Monday, August 2, 2010

A minor irritation

When we took son to the hospital last week, he had to go for an x-ray. This is always good for a laugh as his spine shape and heart totally obscure his left lung - where the problem always is, and the hospital can't get the plates in between him and his moulded wheelchair - the shape of his spine means lying on the bed is out.

This time was even better. The Medical Assessment Unit was heaving and grossly undermanned. But they had to call a porter (who wasn't familiar with driving his attendant controlled, powered wheelchair) and insisted on sending a nursing assistant escort as well (who hadn't been told why she was needed). So off we trundled in convoy, with me driving the wheelchair, wife managing the suction, porter in front feeling like a spare part and nursing assistant behind wondering why she was there. They were very nice people and it wasn't their fault - but we really did know where x-ray was.

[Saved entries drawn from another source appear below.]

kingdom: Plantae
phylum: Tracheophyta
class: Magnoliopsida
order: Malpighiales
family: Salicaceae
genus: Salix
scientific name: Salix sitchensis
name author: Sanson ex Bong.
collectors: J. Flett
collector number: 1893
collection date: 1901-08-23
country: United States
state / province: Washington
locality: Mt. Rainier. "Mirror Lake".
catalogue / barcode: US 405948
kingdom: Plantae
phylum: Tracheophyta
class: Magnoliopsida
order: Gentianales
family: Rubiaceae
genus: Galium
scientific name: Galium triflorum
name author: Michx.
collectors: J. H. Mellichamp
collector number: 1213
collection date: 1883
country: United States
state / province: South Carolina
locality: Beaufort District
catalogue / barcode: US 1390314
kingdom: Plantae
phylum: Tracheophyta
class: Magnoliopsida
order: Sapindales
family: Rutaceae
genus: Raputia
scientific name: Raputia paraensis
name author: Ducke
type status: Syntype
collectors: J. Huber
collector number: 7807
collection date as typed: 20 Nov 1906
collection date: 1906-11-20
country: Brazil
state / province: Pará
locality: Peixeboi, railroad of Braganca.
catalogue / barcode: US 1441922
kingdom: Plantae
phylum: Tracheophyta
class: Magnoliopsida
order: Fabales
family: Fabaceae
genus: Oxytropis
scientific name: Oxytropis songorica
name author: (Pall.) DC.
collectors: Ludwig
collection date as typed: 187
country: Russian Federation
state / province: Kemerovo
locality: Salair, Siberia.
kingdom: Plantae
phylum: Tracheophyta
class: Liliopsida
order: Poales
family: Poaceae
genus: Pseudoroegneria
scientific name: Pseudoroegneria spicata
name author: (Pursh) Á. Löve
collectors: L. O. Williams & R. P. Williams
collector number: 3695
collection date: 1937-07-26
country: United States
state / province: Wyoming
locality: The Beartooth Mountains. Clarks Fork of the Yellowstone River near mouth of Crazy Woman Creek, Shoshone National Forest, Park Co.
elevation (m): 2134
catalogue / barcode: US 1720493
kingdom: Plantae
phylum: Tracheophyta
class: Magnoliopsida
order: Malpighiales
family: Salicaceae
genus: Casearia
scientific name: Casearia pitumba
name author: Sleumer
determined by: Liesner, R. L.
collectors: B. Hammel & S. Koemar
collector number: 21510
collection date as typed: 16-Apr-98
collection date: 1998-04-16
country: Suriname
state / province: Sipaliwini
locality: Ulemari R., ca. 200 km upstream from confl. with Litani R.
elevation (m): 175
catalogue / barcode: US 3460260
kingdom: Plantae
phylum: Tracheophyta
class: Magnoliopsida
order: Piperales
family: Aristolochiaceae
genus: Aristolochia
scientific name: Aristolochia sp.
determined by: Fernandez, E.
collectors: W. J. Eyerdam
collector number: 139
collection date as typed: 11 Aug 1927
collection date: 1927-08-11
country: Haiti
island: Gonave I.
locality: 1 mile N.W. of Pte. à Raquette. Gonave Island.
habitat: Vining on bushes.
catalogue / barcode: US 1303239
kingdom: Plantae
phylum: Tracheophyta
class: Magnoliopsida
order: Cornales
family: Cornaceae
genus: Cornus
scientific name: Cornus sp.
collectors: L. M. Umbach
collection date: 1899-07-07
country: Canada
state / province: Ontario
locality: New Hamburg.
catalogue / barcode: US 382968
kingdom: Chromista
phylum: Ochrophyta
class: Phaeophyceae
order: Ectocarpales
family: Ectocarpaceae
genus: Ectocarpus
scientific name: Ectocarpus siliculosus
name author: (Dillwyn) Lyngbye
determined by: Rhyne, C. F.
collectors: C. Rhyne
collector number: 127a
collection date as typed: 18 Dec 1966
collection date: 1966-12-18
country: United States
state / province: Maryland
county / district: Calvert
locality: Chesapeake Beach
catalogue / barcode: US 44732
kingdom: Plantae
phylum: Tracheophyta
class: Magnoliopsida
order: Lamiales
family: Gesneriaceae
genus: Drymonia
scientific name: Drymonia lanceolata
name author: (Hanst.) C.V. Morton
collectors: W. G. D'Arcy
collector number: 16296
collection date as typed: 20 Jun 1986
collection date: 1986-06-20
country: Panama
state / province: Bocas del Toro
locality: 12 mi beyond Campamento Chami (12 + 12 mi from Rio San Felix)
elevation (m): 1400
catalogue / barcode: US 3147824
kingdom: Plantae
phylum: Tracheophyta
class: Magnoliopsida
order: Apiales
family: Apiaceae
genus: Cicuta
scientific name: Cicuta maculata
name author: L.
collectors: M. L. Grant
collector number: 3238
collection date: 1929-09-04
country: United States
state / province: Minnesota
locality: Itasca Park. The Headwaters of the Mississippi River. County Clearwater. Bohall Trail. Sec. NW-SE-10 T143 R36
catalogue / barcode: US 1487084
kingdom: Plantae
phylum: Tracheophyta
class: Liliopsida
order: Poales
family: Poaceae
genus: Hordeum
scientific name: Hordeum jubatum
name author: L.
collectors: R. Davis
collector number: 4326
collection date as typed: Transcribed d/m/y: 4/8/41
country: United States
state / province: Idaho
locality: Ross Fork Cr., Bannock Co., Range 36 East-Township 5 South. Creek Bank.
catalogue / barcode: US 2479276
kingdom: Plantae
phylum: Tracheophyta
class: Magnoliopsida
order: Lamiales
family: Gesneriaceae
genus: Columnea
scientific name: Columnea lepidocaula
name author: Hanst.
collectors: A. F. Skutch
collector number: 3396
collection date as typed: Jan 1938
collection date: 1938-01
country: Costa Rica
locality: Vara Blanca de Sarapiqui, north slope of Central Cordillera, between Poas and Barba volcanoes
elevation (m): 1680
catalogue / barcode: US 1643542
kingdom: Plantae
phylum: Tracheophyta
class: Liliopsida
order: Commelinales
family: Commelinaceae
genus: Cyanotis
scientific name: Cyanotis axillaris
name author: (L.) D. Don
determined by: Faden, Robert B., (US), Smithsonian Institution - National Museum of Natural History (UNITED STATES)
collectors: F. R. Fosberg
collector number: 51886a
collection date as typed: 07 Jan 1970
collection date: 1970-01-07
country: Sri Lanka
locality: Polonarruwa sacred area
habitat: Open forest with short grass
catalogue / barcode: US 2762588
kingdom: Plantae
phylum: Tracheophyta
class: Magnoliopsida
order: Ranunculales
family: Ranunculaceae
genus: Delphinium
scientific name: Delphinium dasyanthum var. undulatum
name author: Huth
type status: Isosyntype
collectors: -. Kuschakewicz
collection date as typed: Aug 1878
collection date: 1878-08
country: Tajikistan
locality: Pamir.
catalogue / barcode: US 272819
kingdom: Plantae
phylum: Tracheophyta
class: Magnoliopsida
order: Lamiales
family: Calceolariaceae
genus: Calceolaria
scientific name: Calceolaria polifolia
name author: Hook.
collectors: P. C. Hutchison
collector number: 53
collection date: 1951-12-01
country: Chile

Why they hadn't provided a siren and a couple of motorcycle outriders was not explained.


  1. Hi Ned.

    Apologies for not getting back to you sooner.

    I have read your suggested reading and I am appalled by it! There appears to be no provision (or understanding) of the needs of those with physical/learning difficulties within the NHS hospital setting.

    I work within mental health and realise that the NHS is ill-equipped to deal with those who have 'management problems.' Our usual response if contacted by a doctor and asked "How do you manage this patient?" is "Send them home!"

    I also realise - and I am not making excuses here(!) - that hospital wards are not over-run with a glut of nurses! The people we regard as nurses are probably - in the majority of cases - health care assistants. I am not denigrating health care assistants - but they do not have the training and in all probability - neither do the nurses. I can imagine that the 'real' nurses are immensely stressed!

    That aside - I do not think that this has any bearing on your sons case. What we don't understand - we fear! Sad - but true and people tend to back off. This must make you feel totally isolated.

    I can offer no solutions Ned. Society has to be informed of the (hidden) people in our midst. Will it happen? Not for a long time, I think.


    Good people with physical/learning disabilities are well hidden from society and it would appear that the NHS does not recognise their existence. I do not think that this is deliberate - but nevertheless it must be enormously frustrating!

  2. Afraid hospitals aren't good places for people with disabilities. They're geared up to cope with 'normal' people who are ill - insofar as they're funded and staffed however inadequately. Having said that, things like Mencaps 'Death by Indifference' has had an impact and there is an acknowledgment now that they need to do things differently for disabled people. The people are good and do their best in the main but without more of them, better training and the resources to do it, I'm afraid it's going to be a slow job. At least these days we wouldn't be simply attached to a drip, discharged without any training and told to go home and do our best - this really happened to us 20 years ago. I can't imagine it would now.